### Quoted passage
::::
Effective July 1, 2017, with the completion of the merger between Delek US and Alon USA Energy, Delek US indirectly owns 100% of our General Partner and 81.6% of our limited partner interest. As a result of these transactions, Alon Partners became a consolidated subsidiary of Delek US Holdings, Inc. and elected to apply “push down” accounting which required its assets and liabilities to be adjusted to fair value on the effective date. Due to the application of push-down accounting, Alon Partners’ consolidated financial statements are presented in two distinct periods to indicate the application of two different basis of accounting between the periods presented. The periods prior to the merger effective date, July 1, 2017, are identified as “Predecessor” and the period from July 1, 2017 forward is identified as “Successor”. Because of this change the periods are not directly comparable.

THIRD QUARTER 2017

Refinery operating margin was $12.49 per barrel for the third quarter of 2017, which included approximately $22.0 million, or a $3.43 per barrel  charge for inventory fair value adjustment at Delek US related to its acquisition of Alon USA on July 1, 2017 that were recorded at Alon Partners through push down accounting. Excluding this amount, the operating margin in the third quarter 2017 would have been $15.92 per barrel compared to $9.22 per barrel for the same period in 2016.
::::
### Records shown
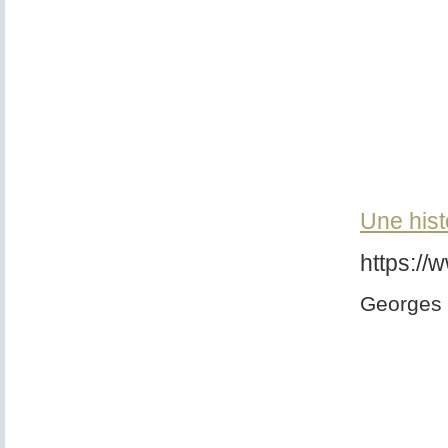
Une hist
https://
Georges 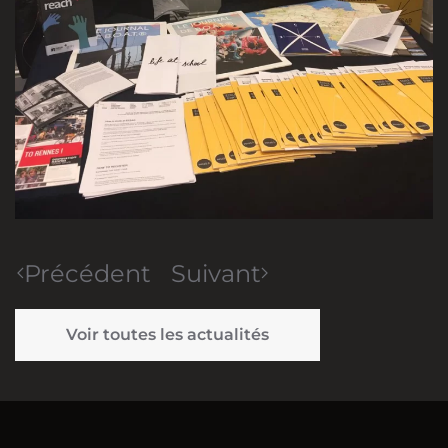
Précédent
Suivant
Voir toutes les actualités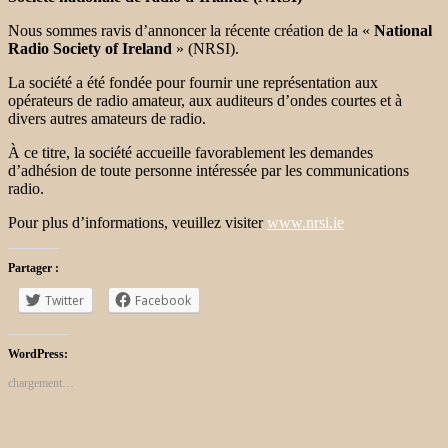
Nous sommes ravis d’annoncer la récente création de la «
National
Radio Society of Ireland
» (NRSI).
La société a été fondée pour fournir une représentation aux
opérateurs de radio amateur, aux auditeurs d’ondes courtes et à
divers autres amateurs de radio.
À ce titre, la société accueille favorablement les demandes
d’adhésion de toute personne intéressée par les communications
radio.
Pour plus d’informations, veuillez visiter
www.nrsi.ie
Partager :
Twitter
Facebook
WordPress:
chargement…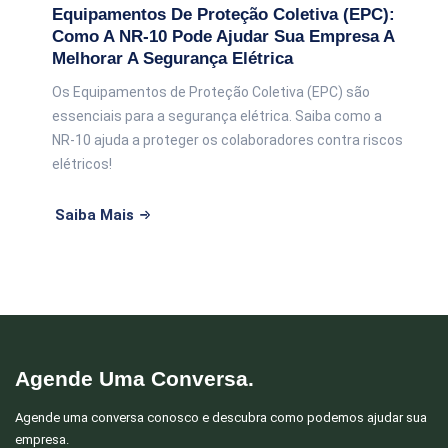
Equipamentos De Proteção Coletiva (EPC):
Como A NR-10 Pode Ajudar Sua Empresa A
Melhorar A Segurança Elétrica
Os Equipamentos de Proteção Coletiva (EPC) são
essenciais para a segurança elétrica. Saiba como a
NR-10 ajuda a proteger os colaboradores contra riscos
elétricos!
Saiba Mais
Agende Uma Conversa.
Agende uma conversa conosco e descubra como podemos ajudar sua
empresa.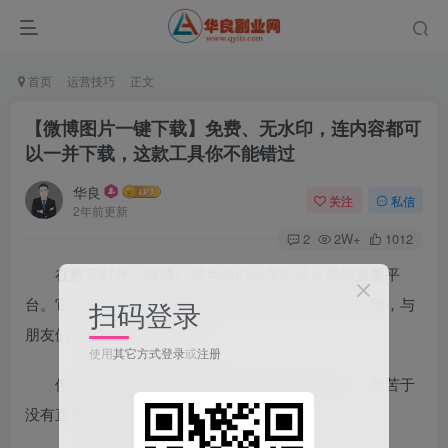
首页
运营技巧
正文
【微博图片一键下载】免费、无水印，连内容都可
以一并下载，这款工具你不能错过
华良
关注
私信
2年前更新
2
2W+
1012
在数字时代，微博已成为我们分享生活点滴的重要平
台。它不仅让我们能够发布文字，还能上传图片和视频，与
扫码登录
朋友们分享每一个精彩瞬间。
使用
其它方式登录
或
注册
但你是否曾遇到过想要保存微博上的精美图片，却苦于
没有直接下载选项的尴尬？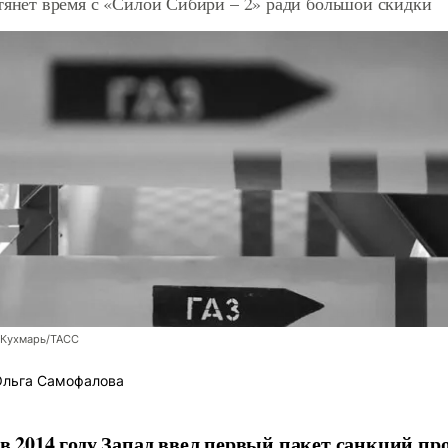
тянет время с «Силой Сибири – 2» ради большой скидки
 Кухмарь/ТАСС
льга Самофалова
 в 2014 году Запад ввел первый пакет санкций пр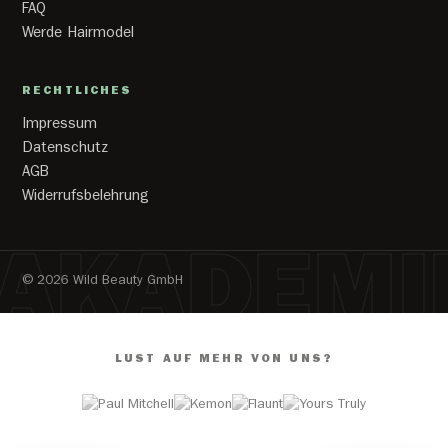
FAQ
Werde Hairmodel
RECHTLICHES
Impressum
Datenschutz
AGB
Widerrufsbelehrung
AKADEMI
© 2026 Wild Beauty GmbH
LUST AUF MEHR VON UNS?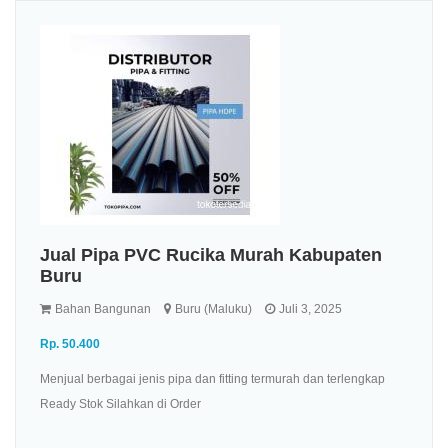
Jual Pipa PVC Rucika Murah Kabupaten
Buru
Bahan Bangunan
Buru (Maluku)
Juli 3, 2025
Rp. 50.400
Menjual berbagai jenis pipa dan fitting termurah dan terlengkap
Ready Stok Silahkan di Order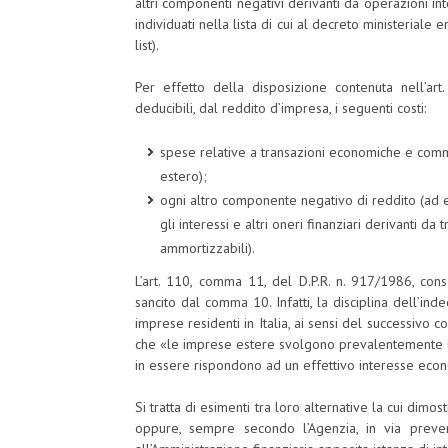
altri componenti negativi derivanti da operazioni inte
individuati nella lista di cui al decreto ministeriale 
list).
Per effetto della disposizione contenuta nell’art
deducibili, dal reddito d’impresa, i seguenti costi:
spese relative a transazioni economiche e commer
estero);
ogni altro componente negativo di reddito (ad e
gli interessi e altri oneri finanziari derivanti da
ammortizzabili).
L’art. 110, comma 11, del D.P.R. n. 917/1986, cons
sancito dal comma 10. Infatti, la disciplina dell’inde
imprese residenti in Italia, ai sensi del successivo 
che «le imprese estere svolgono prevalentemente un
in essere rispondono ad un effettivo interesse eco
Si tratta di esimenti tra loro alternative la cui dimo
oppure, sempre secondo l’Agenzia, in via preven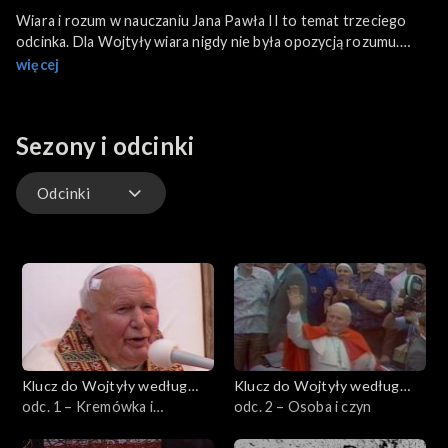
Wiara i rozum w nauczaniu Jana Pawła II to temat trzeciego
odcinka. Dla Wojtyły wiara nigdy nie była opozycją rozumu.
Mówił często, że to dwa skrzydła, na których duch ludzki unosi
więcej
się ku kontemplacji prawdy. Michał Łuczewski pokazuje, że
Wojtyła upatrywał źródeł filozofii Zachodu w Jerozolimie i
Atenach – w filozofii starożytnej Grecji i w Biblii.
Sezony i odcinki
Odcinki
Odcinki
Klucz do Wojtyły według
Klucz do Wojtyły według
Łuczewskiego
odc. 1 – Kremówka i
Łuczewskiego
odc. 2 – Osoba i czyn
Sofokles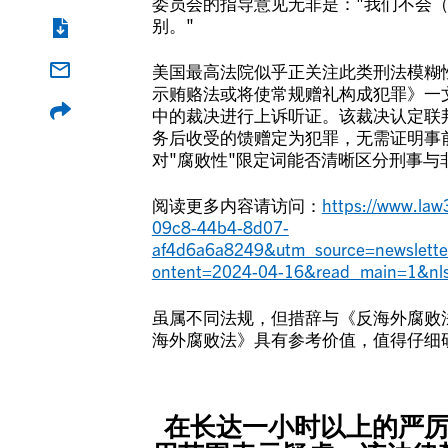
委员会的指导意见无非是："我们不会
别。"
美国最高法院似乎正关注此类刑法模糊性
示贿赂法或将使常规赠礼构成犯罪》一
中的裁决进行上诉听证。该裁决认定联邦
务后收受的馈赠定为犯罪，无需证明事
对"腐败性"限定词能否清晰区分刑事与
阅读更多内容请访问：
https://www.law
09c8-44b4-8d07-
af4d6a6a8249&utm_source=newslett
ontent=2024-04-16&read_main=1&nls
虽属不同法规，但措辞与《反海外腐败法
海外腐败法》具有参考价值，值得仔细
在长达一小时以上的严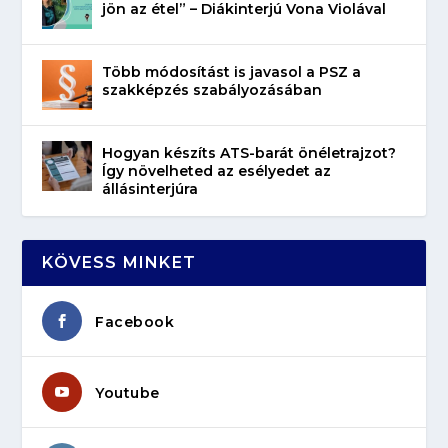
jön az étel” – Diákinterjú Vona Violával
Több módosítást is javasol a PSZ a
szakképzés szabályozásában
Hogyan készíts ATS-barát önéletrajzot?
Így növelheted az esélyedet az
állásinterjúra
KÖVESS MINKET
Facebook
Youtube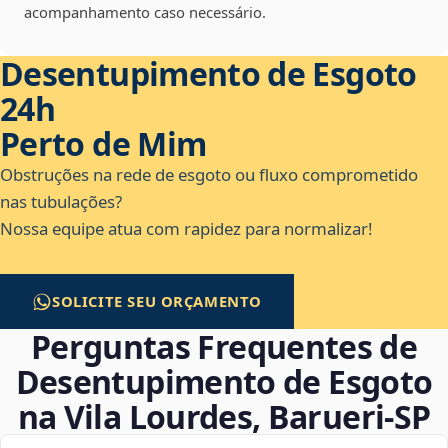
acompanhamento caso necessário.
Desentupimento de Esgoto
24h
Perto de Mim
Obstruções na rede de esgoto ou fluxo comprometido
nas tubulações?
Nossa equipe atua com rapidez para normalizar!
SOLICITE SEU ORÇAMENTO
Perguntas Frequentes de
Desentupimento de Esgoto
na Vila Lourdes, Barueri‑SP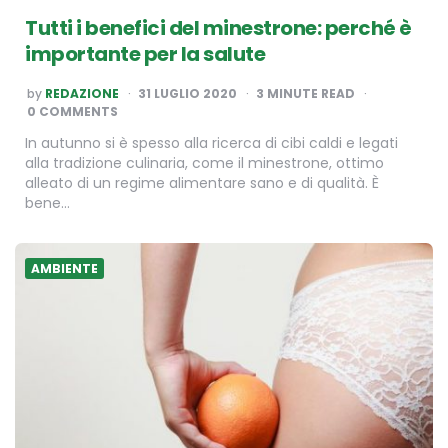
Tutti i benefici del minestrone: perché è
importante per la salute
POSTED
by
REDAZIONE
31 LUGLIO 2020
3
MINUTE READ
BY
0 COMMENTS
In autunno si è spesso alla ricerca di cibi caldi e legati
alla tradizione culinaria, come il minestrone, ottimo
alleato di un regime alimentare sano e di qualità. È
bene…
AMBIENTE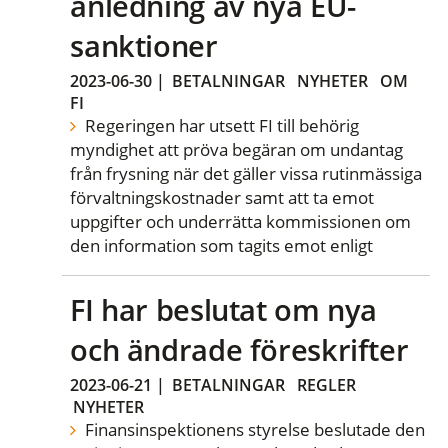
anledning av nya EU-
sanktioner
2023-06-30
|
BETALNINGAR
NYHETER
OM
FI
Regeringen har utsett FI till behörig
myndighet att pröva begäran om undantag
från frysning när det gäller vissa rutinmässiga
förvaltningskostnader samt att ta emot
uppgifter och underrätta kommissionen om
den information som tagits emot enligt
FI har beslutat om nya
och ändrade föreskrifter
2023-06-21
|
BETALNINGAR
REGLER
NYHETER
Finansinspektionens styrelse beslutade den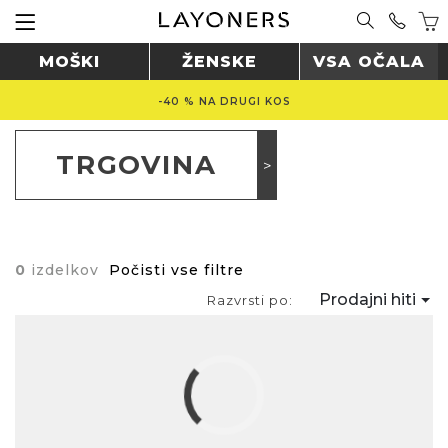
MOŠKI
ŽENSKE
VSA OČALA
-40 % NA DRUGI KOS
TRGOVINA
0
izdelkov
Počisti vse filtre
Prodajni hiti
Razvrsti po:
::::
In the excerpt about Alon Partners' merger accounting, what share of the limited partner interest does Delek US indirectly own?

81.6%